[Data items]

_ _ _ _ _

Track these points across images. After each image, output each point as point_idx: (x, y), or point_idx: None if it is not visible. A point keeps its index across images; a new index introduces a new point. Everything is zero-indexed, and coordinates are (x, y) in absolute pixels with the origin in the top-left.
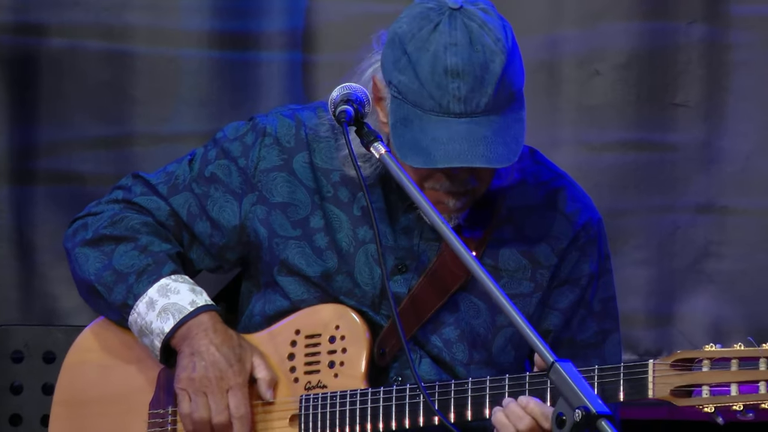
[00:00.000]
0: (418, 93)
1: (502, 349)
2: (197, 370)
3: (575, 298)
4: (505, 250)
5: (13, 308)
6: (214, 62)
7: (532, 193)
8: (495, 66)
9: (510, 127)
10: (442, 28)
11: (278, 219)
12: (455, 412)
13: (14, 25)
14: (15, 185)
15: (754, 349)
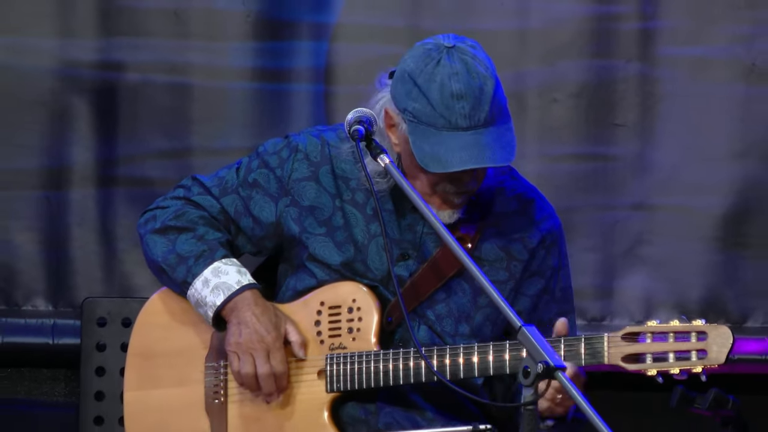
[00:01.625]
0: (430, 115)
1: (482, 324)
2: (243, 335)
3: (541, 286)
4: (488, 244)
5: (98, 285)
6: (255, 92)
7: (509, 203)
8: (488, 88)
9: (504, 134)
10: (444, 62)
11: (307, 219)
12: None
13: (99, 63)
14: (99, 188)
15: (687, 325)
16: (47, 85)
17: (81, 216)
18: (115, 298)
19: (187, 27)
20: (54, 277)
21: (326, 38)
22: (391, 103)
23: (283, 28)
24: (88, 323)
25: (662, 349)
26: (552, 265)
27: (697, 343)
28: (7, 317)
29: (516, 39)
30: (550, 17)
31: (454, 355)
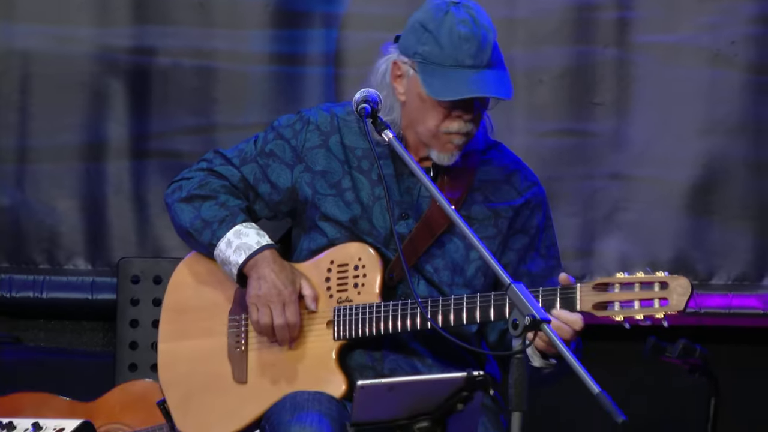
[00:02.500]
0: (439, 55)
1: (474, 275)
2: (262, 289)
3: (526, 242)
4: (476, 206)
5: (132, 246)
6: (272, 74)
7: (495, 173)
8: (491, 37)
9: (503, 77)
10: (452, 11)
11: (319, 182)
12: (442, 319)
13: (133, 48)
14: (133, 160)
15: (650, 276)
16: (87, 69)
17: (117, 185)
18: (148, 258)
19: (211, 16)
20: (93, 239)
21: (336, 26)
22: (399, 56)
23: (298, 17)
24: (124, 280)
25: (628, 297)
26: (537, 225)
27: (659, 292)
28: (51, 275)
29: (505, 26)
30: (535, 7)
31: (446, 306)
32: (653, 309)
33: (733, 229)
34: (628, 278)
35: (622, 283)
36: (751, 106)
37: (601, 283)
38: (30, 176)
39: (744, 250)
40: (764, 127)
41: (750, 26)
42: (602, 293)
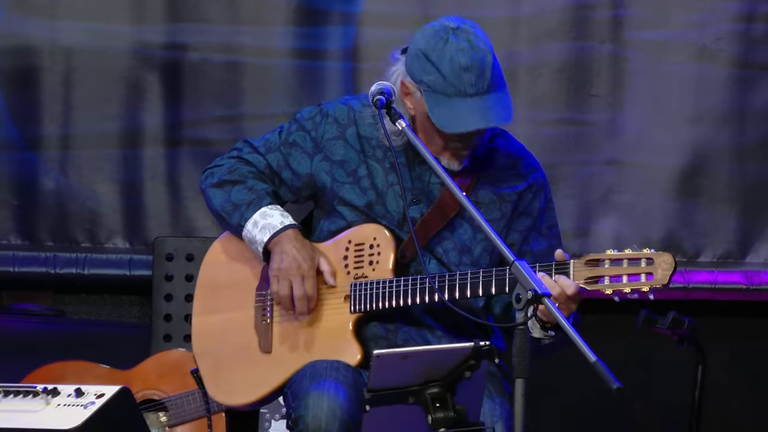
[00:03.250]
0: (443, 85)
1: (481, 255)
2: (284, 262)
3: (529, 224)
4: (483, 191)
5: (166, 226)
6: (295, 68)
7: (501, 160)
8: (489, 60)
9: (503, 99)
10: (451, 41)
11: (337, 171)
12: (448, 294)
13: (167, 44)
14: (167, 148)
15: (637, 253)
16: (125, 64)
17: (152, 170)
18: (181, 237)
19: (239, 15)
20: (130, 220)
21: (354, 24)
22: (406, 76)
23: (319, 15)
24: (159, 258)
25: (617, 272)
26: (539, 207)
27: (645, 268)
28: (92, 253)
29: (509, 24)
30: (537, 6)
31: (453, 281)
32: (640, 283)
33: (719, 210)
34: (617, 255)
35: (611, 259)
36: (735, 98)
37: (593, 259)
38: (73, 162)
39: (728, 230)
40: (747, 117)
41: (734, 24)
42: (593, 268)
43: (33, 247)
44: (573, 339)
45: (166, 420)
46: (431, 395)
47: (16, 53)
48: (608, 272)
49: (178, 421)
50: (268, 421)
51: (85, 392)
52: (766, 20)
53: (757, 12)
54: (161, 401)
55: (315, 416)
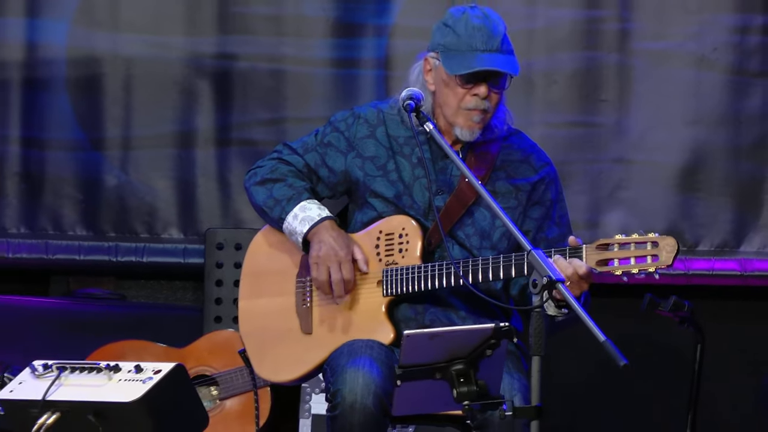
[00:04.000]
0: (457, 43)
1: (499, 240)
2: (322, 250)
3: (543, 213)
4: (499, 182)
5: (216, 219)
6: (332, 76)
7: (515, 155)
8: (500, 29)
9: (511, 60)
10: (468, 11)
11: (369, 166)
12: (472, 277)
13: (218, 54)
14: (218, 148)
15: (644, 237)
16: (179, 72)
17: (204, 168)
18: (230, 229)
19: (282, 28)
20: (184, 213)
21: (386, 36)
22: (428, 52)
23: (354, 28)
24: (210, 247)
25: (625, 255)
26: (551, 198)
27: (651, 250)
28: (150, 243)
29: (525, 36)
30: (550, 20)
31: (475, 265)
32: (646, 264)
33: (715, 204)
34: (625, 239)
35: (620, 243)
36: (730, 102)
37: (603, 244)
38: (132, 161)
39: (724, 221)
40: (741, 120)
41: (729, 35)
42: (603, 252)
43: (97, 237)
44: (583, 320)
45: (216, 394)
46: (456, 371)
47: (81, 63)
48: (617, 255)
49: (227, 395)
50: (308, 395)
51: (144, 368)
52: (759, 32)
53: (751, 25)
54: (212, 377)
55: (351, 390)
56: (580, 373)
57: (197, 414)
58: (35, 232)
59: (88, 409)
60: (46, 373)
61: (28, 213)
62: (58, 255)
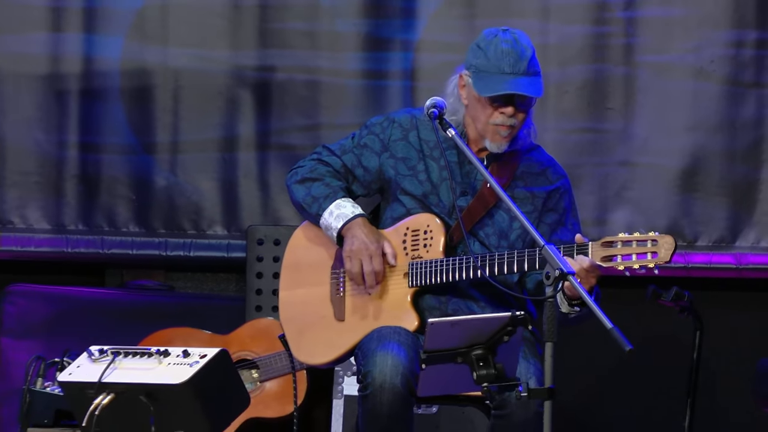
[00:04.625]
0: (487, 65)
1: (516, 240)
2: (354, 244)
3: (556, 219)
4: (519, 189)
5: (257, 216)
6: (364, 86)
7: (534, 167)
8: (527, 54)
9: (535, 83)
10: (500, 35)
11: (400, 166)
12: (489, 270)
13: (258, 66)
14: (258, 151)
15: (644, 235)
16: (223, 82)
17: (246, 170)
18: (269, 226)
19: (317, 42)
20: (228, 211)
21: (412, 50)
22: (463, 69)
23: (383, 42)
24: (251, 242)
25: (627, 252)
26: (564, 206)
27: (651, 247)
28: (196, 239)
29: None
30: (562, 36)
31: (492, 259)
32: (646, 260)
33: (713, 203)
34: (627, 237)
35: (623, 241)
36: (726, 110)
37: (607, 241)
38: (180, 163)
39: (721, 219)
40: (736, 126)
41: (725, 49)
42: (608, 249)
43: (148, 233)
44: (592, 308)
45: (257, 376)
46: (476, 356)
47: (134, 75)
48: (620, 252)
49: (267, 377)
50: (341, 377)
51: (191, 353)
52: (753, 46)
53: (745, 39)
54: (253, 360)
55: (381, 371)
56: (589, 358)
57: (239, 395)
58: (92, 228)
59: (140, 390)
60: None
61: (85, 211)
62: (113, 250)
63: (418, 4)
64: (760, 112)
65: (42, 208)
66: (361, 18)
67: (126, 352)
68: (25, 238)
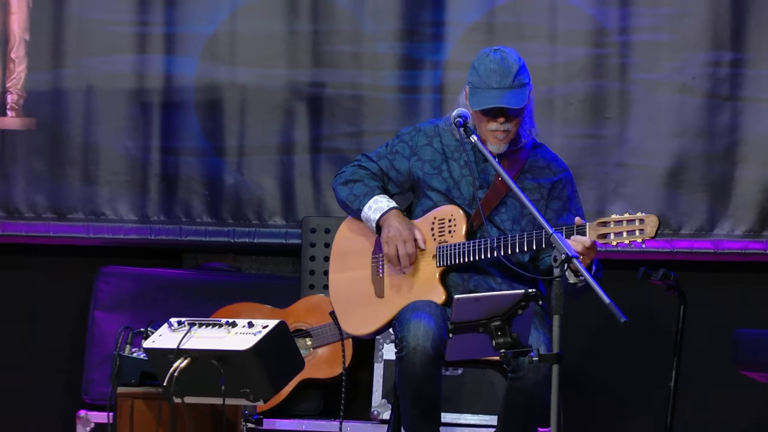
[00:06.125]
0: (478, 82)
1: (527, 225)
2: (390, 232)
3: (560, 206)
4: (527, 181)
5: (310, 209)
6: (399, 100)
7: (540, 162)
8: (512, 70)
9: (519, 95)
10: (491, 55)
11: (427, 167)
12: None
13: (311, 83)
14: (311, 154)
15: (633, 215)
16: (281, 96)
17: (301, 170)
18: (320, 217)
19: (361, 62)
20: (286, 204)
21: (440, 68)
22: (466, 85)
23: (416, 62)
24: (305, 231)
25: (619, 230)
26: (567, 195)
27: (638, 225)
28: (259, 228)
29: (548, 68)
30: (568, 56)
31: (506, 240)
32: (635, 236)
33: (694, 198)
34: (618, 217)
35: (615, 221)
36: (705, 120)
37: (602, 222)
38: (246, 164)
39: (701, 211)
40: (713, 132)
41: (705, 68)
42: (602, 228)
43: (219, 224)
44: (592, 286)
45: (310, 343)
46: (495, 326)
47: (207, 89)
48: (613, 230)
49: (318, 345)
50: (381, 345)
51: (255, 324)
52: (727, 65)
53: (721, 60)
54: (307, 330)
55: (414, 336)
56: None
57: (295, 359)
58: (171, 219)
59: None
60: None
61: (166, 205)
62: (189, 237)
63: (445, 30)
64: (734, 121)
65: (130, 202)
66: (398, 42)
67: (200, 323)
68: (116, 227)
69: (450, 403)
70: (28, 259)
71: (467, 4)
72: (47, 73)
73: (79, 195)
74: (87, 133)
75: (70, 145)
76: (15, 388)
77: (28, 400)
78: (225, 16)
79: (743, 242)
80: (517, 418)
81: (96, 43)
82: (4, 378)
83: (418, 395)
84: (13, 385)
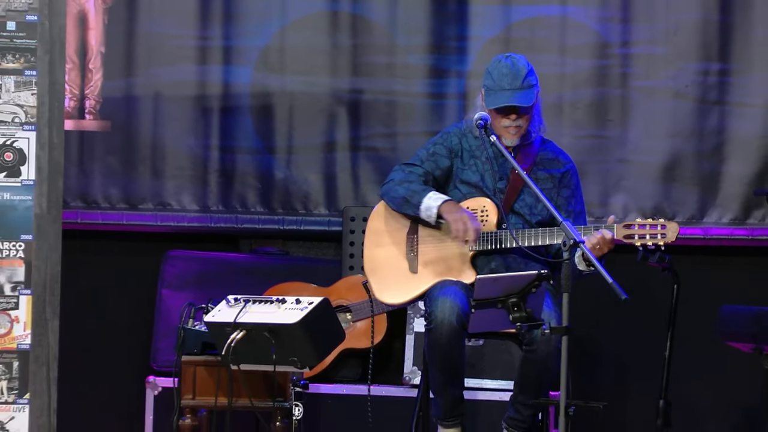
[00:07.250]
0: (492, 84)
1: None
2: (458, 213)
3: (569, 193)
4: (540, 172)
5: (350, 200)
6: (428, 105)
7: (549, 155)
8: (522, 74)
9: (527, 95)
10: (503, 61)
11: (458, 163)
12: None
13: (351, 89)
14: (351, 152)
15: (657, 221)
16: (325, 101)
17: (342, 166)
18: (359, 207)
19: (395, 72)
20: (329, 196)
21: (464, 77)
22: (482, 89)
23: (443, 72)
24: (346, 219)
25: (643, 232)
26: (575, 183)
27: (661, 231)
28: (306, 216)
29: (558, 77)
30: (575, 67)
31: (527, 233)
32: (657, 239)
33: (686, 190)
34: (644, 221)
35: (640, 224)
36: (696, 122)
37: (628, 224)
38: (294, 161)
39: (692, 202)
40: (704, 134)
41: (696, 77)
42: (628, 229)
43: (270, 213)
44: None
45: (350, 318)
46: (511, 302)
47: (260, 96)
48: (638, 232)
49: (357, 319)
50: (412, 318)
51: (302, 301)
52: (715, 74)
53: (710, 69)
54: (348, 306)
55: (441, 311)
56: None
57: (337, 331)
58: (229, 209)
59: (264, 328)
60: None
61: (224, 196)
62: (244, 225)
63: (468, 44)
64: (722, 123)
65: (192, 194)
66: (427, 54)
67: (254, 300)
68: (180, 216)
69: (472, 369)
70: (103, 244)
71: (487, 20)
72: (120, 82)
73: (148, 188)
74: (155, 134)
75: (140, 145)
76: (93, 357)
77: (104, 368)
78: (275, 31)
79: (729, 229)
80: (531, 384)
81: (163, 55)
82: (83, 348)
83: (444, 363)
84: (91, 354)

_ _ _ _ _

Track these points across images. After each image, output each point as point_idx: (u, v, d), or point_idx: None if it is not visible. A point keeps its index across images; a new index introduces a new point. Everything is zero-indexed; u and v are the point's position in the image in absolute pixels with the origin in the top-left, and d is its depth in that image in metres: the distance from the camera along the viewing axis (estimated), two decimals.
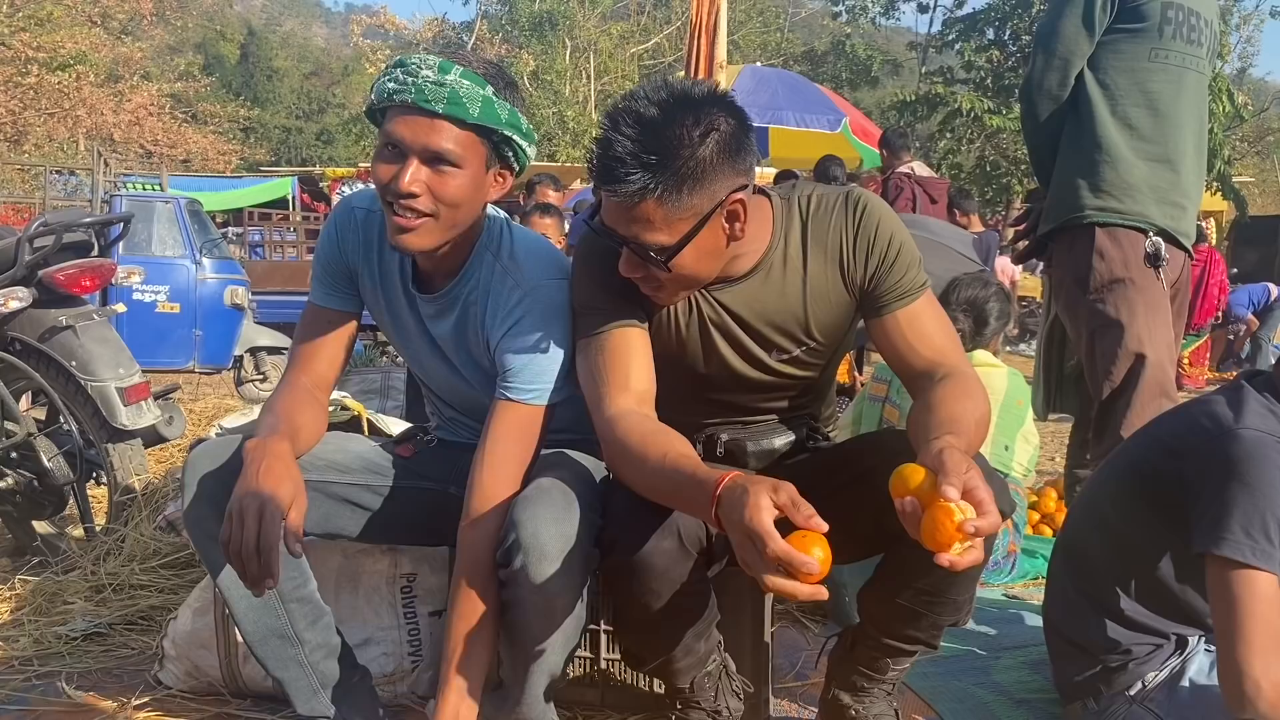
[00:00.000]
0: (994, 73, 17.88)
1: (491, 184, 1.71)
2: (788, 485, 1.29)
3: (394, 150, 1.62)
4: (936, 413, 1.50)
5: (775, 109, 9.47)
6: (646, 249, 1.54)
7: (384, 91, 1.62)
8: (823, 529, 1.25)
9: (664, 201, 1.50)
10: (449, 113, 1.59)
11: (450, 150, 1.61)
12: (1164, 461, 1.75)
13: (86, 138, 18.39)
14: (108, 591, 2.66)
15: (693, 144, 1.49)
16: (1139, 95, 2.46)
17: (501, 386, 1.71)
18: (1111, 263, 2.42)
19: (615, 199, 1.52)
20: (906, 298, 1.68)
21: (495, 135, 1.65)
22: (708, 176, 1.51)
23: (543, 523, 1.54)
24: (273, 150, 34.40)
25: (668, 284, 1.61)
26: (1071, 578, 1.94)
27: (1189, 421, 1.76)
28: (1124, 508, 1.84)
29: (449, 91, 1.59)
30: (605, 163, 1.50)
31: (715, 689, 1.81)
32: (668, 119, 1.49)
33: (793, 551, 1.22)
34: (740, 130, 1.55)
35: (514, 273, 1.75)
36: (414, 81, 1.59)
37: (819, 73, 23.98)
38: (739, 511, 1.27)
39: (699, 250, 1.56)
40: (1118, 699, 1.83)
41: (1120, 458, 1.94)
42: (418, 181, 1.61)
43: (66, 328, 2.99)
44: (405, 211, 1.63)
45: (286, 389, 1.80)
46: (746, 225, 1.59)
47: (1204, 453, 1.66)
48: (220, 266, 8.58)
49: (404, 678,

_ _ _ _ _

**TASK DETAILS:** Output exactly, and only, the lines of the entries above from the one with "62: (58, 255)" up to and including the one with "68: (25, 238)"; pictures are to be left out.

**SOLUTION TO THIS PROBLEM:**
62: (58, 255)
[00:04.625]
0: (487, 65)
1: (516, 240)
2: (354, 244)
3: (556, 219)
4: (519, 189)
5: (257, 216)
6: (364, 86)
7: (534, 167)
8: (527, 54)
9: (535, 83)
10: (500, 35)
11: (400, 166)
12: (489, 270)
13: (258, 66)
14: (258, 151)
15: (644, 235)
16: (223, 82)
17: (246, 170)
18: (269, 226)
19: (317, 42)
20: (228, 211)
21: (412, 50)
22: (463, 69)
23: (383, 42)
24: (251, 242)
25: (627, 252)
26: (564, 206)
27: (651, 247)
28: (196, 239)
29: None
30: (562, 36)
31: (492, 259)
32: (646, 260)
33: (713, 203)
34: (627, 237)
35: (623, 241)
36: (726, 110)
37: (607, 241)
38: (180, 163)
39: (721, 219)
40: (736, 126)
41: (725, 49)
42: (608, 249)
43: (148, 233)
44: (592, 308)
45: (257, 376)
46: (476, 356)
47: (134, 75)
48: (620, 252)
49: (267, 377)
50: (341, 377)
51: (191, 353)
52: (753, 46)
53: (745, 39)
54: (253, 360)
55: (381, 371)
56: (589, 358)
57: (239, 395)
58: (92, 228)
59: (140, 390)
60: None
61: (85, 211)
62: (113, 250)
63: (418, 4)
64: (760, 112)
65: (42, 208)
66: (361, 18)
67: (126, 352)
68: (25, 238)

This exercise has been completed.